EXERCISE PROMPT ▸ Return each record shown below exactly, with none omitted.

(Source data)
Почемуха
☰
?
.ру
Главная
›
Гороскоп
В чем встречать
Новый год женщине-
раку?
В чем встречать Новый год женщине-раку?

EXPECTED OUTPUT ▸
Почемуха
☰
?
.ру
Главная
›
Гороскоп
В чем встречать
Новый год женщине-
раку?
В чем встречать Новый год женщине-раку?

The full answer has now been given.